NUSANTARA – Pemkab Penajam Paser Utara (PPU) mencatat sejumlah aset penting di Kecamatan Sepaku, khususnya di bidang pendidikan dan kesehatan, yang ke depannya akan menjadi milik Otorita Ibu Kota Nusantara (OIKN). Berdasarkan pendataan yang dilakukan Pemkab PPU, terdapat 25 gedung Sekolah Dasar Negeri (SDN) dan 5 gedung Sekolah Menengah Pertama (SMP) yang tersebar di desa dan kelurahan wilayah Sepaku.
Seluruh sekolah tersebut berstatus negeri dan dikelola oleh pemerintah daerah, di luar sekolah-sekolah swasta atau yang dikelola oleh yayasan.
Selain itu, terdapat pula empat bangunan Puskesmas yang masing-masing umumnya membawahi dua desa atau kelurahan. Salah satu contohnya adalah Puskesmas Maridan yang melayani dua desa dan dua kelurahan sekaligus.
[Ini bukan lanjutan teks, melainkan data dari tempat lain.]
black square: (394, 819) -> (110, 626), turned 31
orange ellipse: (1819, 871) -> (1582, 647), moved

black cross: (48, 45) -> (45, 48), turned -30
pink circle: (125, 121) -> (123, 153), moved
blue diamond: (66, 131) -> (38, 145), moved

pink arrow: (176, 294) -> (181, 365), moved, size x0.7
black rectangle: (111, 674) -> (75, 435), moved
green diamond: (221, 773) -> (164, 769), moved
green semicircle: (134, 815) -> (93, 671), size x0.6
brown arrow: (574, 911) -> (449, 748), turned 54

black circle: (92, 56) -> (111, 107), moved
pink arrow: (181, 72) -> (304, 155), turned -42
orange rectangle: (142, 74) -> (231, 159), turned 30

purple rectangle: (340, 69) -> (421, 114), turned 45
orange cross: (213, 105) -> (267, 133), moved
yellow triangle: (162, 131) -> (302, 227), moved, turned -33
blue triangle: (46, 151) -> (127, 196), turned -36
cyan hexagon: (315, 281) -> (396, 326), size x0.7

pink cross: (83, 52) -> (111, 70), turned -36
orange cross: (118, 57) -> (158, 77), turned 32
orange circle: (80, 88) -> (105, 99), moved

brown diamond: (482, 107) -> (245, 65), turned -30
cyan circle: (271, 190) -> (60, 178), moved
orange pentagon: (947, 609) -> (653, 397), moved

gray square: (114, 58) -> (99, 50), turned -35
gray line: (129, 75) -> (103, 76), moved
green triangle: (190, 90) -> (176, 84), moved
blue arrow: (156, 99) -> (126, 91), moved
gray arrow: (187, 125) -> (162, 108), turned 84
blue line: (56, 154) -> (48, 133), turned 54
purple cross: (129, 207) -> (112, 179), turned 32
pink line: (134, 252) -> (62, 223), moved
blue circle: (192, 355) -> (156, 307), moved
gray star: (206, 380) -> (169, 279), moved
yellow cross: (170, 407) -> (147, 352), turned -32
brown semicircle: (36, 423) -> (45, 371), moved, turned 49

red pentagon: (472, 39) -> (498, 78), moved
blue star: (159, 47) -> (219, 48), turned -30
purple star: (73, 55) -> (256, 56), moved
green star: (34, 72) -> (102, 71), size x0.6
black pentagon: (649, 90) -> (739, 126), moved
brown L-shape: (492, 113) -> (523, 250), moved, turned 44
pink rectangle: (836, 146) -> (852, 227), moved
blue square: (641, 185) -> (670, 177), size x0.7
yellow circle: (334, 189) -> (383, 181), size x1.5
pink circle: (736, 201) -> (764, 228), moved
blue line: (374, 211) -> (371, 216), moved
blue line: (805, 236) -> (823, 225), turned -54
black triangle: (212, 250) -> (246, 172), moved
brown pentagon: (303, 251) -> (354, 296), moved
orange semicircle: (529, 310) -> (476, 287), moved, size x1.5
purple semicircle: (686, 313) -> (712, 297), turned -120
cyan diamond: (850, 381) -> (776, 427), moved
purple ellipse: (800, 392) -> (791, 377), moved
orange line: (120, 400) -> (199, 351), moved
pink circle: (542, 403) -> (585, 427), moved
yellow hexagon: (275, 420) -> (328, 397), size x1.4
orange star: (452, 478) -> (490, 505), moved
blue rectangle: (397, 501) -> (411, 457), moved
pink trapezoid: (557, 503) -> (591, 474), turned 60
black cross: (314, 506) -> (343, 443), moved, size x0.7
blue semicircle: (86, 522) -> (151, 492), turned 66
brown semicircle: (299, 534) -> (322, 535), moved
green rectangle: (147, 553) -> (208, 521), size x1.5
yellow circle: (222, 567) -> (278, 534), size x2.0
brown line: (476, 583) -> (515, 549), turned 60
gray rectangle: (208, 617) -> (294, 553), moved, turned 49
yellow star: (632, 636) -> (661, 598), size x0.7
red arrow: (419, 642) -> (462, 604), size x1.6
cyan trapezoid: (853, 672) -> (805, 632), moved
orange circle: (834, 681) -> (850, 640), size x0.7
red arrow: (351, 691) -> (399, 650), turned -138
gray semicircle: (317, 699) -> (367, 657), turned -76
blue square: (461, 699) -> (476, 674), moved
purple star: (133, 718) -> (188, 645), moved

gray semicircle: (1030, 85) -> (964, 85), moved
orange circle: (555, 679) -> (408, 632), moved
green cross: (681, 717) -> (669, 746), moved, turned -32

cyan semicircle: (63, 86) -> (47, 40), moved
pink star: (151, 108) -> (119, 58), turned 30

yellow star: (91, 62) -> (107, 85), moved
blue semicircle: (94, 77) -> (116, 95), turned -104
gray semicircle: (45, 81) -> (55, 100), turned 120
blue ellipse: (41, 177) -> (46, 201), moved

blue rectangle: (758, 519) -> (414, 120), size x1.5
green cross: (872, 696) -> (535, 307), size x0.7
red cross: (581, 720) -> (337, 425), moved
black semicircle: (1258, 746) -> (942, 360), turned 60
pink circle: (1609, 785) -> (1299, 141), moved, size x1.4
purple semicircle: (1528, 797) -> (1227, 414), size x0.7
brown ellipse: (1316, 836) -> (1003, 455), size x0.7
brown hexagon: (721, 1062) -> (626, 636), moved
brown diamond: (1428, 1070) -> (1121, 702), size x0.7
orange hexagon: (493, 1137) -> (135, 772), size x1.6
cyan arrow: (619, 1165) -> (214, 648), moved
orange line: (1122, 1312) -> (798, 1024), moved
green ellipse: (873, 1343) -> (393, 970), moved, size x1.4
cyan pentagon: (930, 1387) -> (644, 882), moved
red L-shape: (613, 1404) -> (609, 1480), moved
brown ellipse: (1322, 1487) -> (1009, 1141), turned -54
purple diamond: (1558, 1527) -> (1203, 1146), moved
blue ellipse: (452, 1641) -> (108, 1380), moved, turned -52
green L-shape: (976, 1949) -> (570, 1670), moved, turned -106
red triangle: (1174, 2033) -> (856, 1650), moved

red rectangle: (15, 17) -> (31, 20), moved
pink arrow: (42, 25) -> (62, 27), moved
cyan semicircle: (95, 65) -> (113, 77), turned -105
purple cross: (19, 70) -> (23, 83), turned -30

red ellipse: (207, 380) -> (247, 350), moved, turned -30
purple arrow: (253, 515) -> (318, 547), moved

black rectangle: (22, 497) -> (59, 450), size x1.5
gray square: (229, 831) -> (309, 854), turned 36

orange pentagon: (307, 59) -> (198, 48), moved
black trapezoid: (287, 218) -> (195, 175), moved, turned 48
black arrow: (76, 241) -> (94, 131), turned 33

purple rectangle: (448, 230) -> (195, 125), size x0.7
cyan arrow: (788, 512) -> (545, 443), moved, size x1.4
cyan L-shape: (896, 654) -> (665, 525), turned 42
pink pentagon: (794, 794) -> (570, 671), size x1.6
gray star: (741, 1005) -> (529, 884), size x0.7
Di samping itu, tercatat ada sebelas Puskesmas Pembantu (Pusban) yang tersebar di beberapa titik, serta satu Rumah Sakit Umum Daerah (RSUD) Sepaku bertipe D yang saat ini masih menjadi aset Pemkab PPU namun masuk dalam daftar aset strategis yang akan diserahkan kepada OIKN.
Sekretaris Kabupaten PPU, Tohar, menjelaskan bahwa total aset milik daerah tersebut mencakup berbagai sektor seperti pendidikan, kesehatan, infrastruktur, dan peralatan. Sebagian aset bahkan telah diserahkan lebih dulu ke OIKN, termasuk lahan seluas 42,6 hektare beserta infrastruktur jalan dan bangunan eks kandang penggemukan sapi di Desa Bumi Harapan, yang dikenal dengan nama kawasan Terunen dan kini telah menjadi rest area IKN.
Aset ini dihibahkan pada masa Penjabat Bupati Makmur Marbun pada tahun 2024 lalu, dan disahkan melalui penandatanganan Naskah Perjanjian Hibah Daerah (NPHD) serta berita acara serah terima barang milik daerah antara Pj Bupati dengan Sekretaris Otorita IKN, Achmad Jaka Santos Adiwijaya, pada 7 Juni 2024.
Menurut Tohar, proses penyerahan aset ke depan akan dilakukan secara bertahap. Pemkab PPU akan menurunkan tim bersama dengan perwakilan dari OIKN untuk melakukan verifikasi lapangan terhadap jumlah, luas, dan nilai aset. Hasil kesepakatan bersama akan dituangkan dalam berita acara serah terima yang sah secara administratif.
Tohar juga menyinggung soal aset pemerintahan desa yang secara hukum adalah milik pemerintah daerah yang dipisahkan. Namun, ia mengaku belum mengetahui bagaimana status desa-desa tersebut ke depan dalam konsep Pemerintah Daerah Khusus (Pemdasus) IKN. Jika seluruh wilayah desa masuk ke dalam OIKN dan berubah status menjadi kelurahan, maka secara otomatis seluruh aset desa akan menjadi milik dan dikelola oleh OIKN. Hal itu juga berarti gugurnya status otonomi desa.
“Jadi kita tunggu konsep Pemdasus yang tengah berproses untuk OIKN ini,” tutup Tohar.